Eingriff in die „Persönlichkeitsrechte“

„Allein mit der Widerspruchsregelung werden wir die Organspendezahlen in Deutschland nicht erhöhen können“, sagte die SPD-Abgeordnete Hilde Mattheis dem Handelsblatt. Vielmehr müssten die Entnahmekrankenhäuser und Transplantationszentren finanziell und organisatorisch besser unterstützt werden. Eine Widerspruchslösung würde außerdem „tief in die Persönlichkeitsrechte“ eingreifen.

Auch Kappert-Gonther macht deutlich: „Die Ursache für den Spendenrückgang liegt in den Kliniken. Hier brauchen wir Verbesserungen.“

Kurz vor seinem öffentlichen Bekenntnis zu einer Widerspruchslösung hatte Spahn den Entwurf für ein Gesetz vorgelegt, das organisatorische Hindernisse für Organspenden in deutschen Krankenhäusern ausräumen soll. Geplant ist auch mehr Geld für Kliniken, in denen Organe entnommen werden.

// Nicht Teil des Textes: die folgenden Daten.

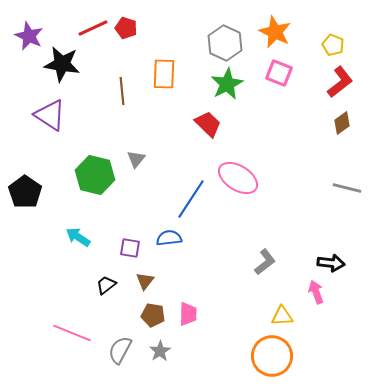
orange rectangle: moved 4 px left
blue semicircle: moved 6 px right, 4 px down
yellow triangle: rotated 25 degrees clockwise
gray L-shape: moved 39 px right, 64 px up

„Ich finde es schade, dass wir uns nicht die Zeit lassen, bis die erwarteten Verbesserungen greifen“, kritisierte die CDU-Gesundheitsexpertin Karin Maag im Gespräch mit dem Handelsblatt. „Ich bin davon überzeugt, das jemand der sich nicht entscheiden kann oder will, nicht automatisch zum Organspender werden sollte.“ Daher setze sie sich für die Beibehaltung der Zustimmungslösung ein.

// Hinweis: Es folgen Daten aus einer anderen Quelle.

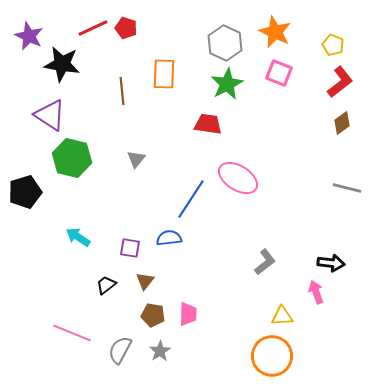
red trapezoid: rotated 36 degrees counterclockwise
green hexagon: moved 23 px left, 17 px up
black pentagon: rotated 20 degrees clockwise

Der FDP-Politiker Otto Fricke ist ebenfalls gegen eine Widerspruchsregelung. „Das dahinter stehende Menschenbild, nach dem der Staat regelt und der Bürger dann im Anschluss widersprechen darf, lehne ich ab“, sagte er dem Handelsblatt. „Nicht der Bürger muss widersprechen, damit der Staat nicht eingreifen darf, sondern der Staat muss den Bürger fragen, ob er mit einem massiven Rechteeingriff einverstanden ist.“

Allerdings müsse der Staat konsequenter nach der Spendebereitschaft fragen. Mit einer verbindlichen Entscheidungslösung könne jeder Bürger zur „aktiven Auseinandersetzung mit dem Thema Organspende angeregt“ werden, sagte Fricke.

Spahn hatte Befürwortern und Gegnern der Widerspruchslösung die Unterstützung seines Ministeriums angeboten. Die verschiedenen Anträge sollen nach dem Wunsch des Ministers bis Ende des Jahres vorliegen, die Entscheidung soll der Bundestag dann bis Mitte 2019 fallen.

An einem Antrag für die Einführung einer doppelten Widerspruchsregelung bei der Organspende arbeitet der für Gesundheit zuständige Unionsfraktionsvize Georg Nüßlein (CSU). Auch der stellvertretende SPD-Fraktionschef Karl Lauterbach macht sich für eine Widerspruchslösung stark.